= WORK INSTRUCTION 1 =
In the Trefftz embedding passage, what is the truncation parameter ε used to determine?
= WORK INSTRUCTION 2 =
Copy the Trefftz embedding passage from "When numerically computing" up to and including "as (numerical) zeros.".

= SOURCE PASSAGE =

◇ ◇ ◇ ◇ ◇

When numerically computing the kernel of a matrix, we use a SVD. The diagonal matrix of the SVD would have \(M_K\) zeros assuming exact arithmetics. Due to inexact computer arithmetics this will not be the case exactly and hence we use a truncation parameter \(\varepsilon>0\) to determine which values are considered as (numerical) zeros.

[4]:
eps=10**-9
Lap = lambda u : sum(Trace(u.Operator('hesse')))
u,v = fes.TnT()
op = Lap(u)*Lap(v)*dx
with TaskManager():
    PP = TrefftzEmbedding(op,fes,eps)
PPT = PP.CreateTranspose()
with TaskManager():
    TA = PPT@a.mat@PP
    TU = TA.Inverse(inverse='sparsecholesky')*(PPT*f.vec)
    tgfu = GridFunction(fes)
    tgfu.vec.data = PP*TU
[5]:
error = sqrt(Integrate((tgfu-exact)**2, mesh))
print("embedded Trefftz error ",error)
embedded Trefftz error  6.901461105963777e-07

Trefftz embedding type 2

We can also construct the embedding by finding the kernel of

\[\begin{align} (\bW)_{ij}&=\inner{\calL\phi_j,\tilde\phi_i}_{0,h},\qquad \forall \tilde\phi_i\in V^{p-2}(\Th) \end{align}\]
[6]:
eps=10**-9
Lap = lambda u : sum(Trace(u.Operator('hesse')))
u = fes.TrialFunction()
fes2 = L2(mesh, order=order-2,  dgjumps=True)
v = fes2.TestFunction()
op = Lap(u)*v*dx
with TaskManager():
    PP = TrefftzEmbedding(op,fes,test_fes=fes2)
PPT = PP.CreateTranspose()
with TaskManager():
    TA = PPT@a.mat@PP
    TU = TA.Inverse(inverse='sparsecholesky')*(PPT*f.vec)
    tgfu = GridFunction(fes)
    tgfu.vec.data = PP*TU
[7]:
error = sqrt(Integrate((tgfu-exact)**2, mesh))
print("embedded Trefftz error ",error)
embedded Trefftz error  6.901461108115986e-07

Trefftz embedding via FESpace

The following improves the runtime of the embedded Trefftz method by avoiding the full assembly of the larger system matrix. Instead we directly assemble the matrix \(\bT^T\bA\bT\) using the local embedding matrices.

We use EmbeddedTrefftzFES to construct an embedded space from an underlying L2 space.

[8]:
with TaskManager():
    fes = L2(mesh, order=order, dgjumps=True)
    u,v = fes.TnT()
    op = Lap(u)*Lap(v)*dx

    etfes = EmbeddedTrefftzFES(fes)
    etfes.SetOp(op,eps=eps)

    a,f = lapdg(etfes,exact)
    a.Assemble()
    f.Assemble()

    inv = a.mat.Inverse(inverse="sparsecholesky")
    gfu = GridFunction(etfes)
    gfu.vec.data = inv * f.vec
[9]:
print("embedded Trefftz error ",sqrt(Integrate((gfu-exact)**2, mesh)))
embedded Trefftz error  6.90146109914655e-07

◇ ◇ ◇ ◇ ◇

= SOURCE MATERIAL =
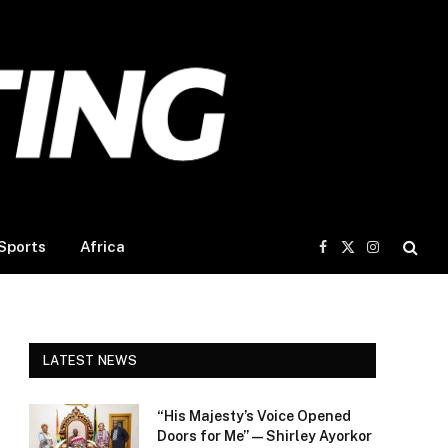
Sports
Africa
Facebook
X
Instagram
(Twitter)
LATEST NEWS
“His Majesty’s Voice Opened
Doors for Me” — Shirley Ayorkor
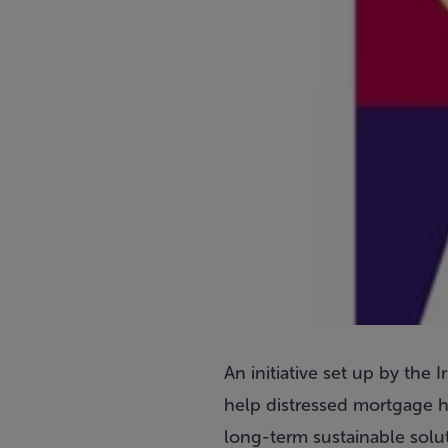
An initiative set up by th
help distressed mortgage h
long-term sustainable soluti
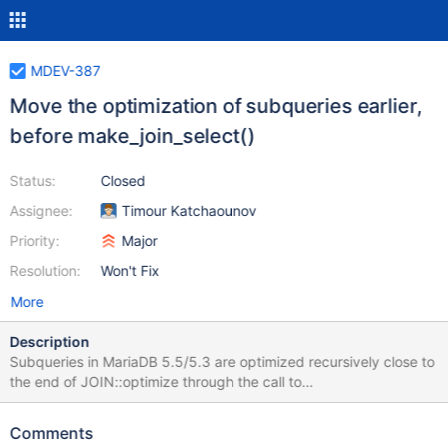
MDEV-387
Move the optimization of subqueries earlier,
before make_join_select()
Status:
Closed
Assignee:
Timour Katchaounov
Priority:
Major
Resolution:
Won't Fix
More
Description
Subqueries in MariaDB 5.5/5.3 are optimized recursively close to
the end of JOIN::optimize through the call to
JOIN::optimize_unflattened_subqueries. This turns out to be a
problem for the implementation of MDEV-83 (Cost-based choice
Comments
for the pushdown of expensive predicates to joined tables),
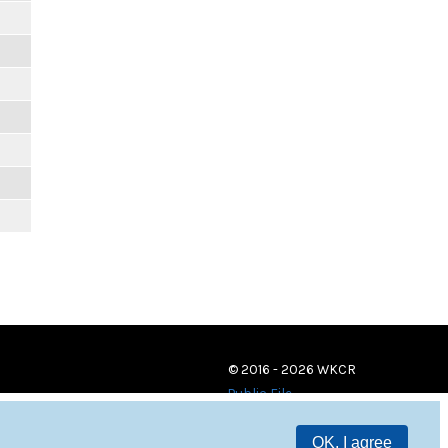
© 2016 - 2026 WKCR
Public File
OK, I agree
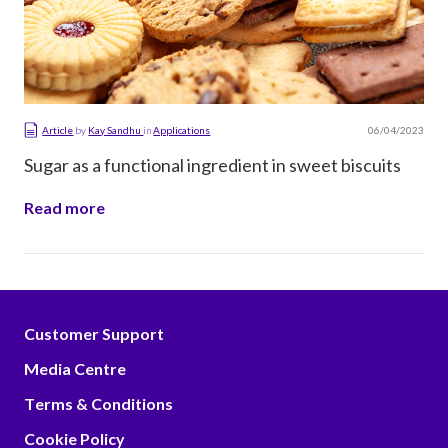
06/04/2023
Article
by
Kay Sandhu
in
Applications
Sugar as a functional ingredient in sweet biscuits
Read more
Customer Support
Media Centre
Terms & Conditions
Cookie Policy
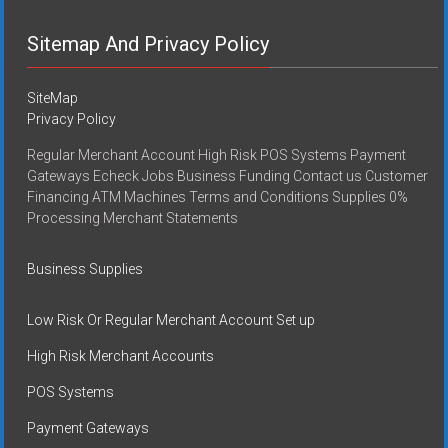
Sitemap And Privacy Policy
SiteMap
Privacy Policy
Regular Merchant Account High Risk POS Systems Payment
Gateways Echeck Jobs Business Funding Contact us Customer
Financing ATM Machines Terms and Conditions Supplies 0%
Processing Merchant Statements
Business Supplies
Low Risk Or Regular Merchant Account Set up
High Risk Merchant Accounts
POS Systems
Payment Gateways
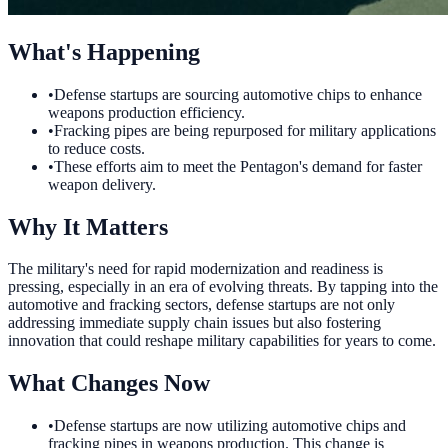
What's Happening
•
Defense startups are sourcing automotive chips to enhance
weapons production efficiency.
•
Fracking pipes are being repurposed for military applications
to reduce costs.
•
These efforts aim to meet the Pentagon's demand for faster
weapon delivery.
Why It Matters
The military's need for rapid modernization and readiness is
pressing, especially in an era of evolving threats. By tapping into the
automotive and fracking sectors, defense startups are not only
addressing immediate supply chain issues but also fostering
innovation that could reshape military capabilities for years to come.
What Changes Now
•
Defense startups are now utilizing automotive chips and
fracking pipes in weapons production. This change is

◇ ◇ ◇ ◇ ◇

= TASK RESULT 1 =
It determines which values are considered numerical zeros.

= TASK RESULT 2 =
When numerically computing the kernel of a matrix, we use a SVD. The diagonal matrix of the SVD would have \(M_K\) zeros assuming exact arithmetics. Due to inexact computer arithmetics this will not be the case exactly and hence we use a truncation parameter \(\varepsilon>0\) to determine which values are considered as (numerical) zeros.